Dans l’ombre des blanchisseurs traditionnels qui redonnent vie aux vêtements au bord des rivières, se cache un autre savoir-faire tout aussi essentiel : celui des fabricants de savon artisanal. Ces artisans jouent un rôle clé dans l’efficacité du lavage grâce à des savons conçus avec soin pour répondre aux exigences de ce métier ancestral.
Le processus de fabrication est minutieux. Tout commence par le choix des ingrédients, souvent locaux et accessibles : natron, détergents, eau de javel… Ces matières premières sont mélangées, dosées avec précision, puis malaxée pour obtenir un savon aux propriétés spécifiques.
Mais cette expertise n’est pas issue d’une formation formelle. La plupart de ces fabricants apprennent sur le tas, guidés par l’expérience et la transmission orale. C’est le cas de Abdoulaye Hassan Daoud, un fabricant installé au bord du fleuve Chari : « Il y a des gens qui ont des doctorats, mais ne trouvent pas de boulot, or nous, grâce à notre esprit de créativité, on gagne notre vie au quotidien ». Cette absence de formation professionnelle, bien que compensée par leurs idées ingénieuses, entraîne parfois des défis techniques ou des pertes lors de la fabrication.

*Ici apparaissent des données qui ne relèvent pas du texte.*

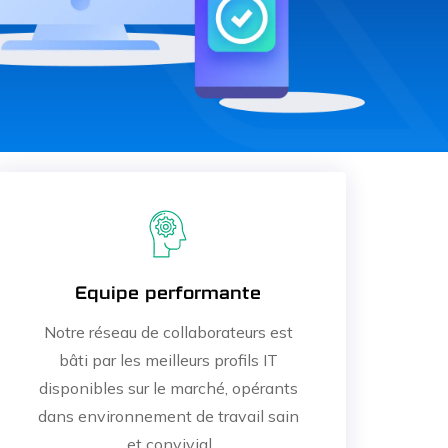
Equipe performante
Notre réseau de collaborateurs est
bâti par les meilleurs profils IT
disponibles sur le marché, opérants
dans environnement de travail sain
et convivial.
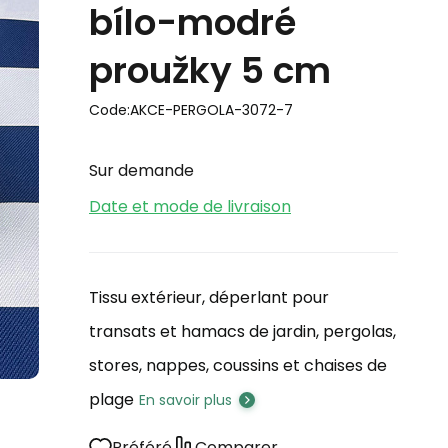
bílo-modré
proužky 5 cm
Code:
AKCE-PERGOLA-3072-7
Sur demande
Date et mode de livraison
Tissu extérieur, déperlant pour
transats et hamacs de jardin, pergolas,
stores, nappes, coussins et chaises de
plage
En savoir plus
Préféré
Comparer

Le savon produit, riche en agents nettoyants et adapté aux tissus résistants, est particulièrement sollicité par les blanchisseurs. Ces derniers louent les bienfaits de ce produit, qui permet non seulement d’enlever les salissures les plus tenaces, mais aussi de préserver les vêtements. « Ce savon est notre seul allié, grâce à sa durabilité et son efficacité », confie Ali, la trentaine révolue.
Cependant, le métier de fabricant de savon artisanal reste difficile. Entre le coût croissant des matières premières, leur condition de travail assez rude et l’absence de reconnaissance, ces artisans s’en sortent grâce aux revenus journaliers qu’ils tirent de la vente de leur production : « C’est vrai qu’on ne vend pas plus de trois cartons par jour, mais le peu qu’on gagne nous permet de nous occuper de notre famille », rajoute Daoud.
Malgré tout, pour ces fabricants, ce métier est un choix et souvent une passion. Ils contribuent, à leur manière, au maintien de pratiques traditionnelles tout en répondant à des besoins essentiels. Leur travail, bien qu’invisible pour beaucoup, est au cœur de la chaîne de valeur du blanchissage traditionnel.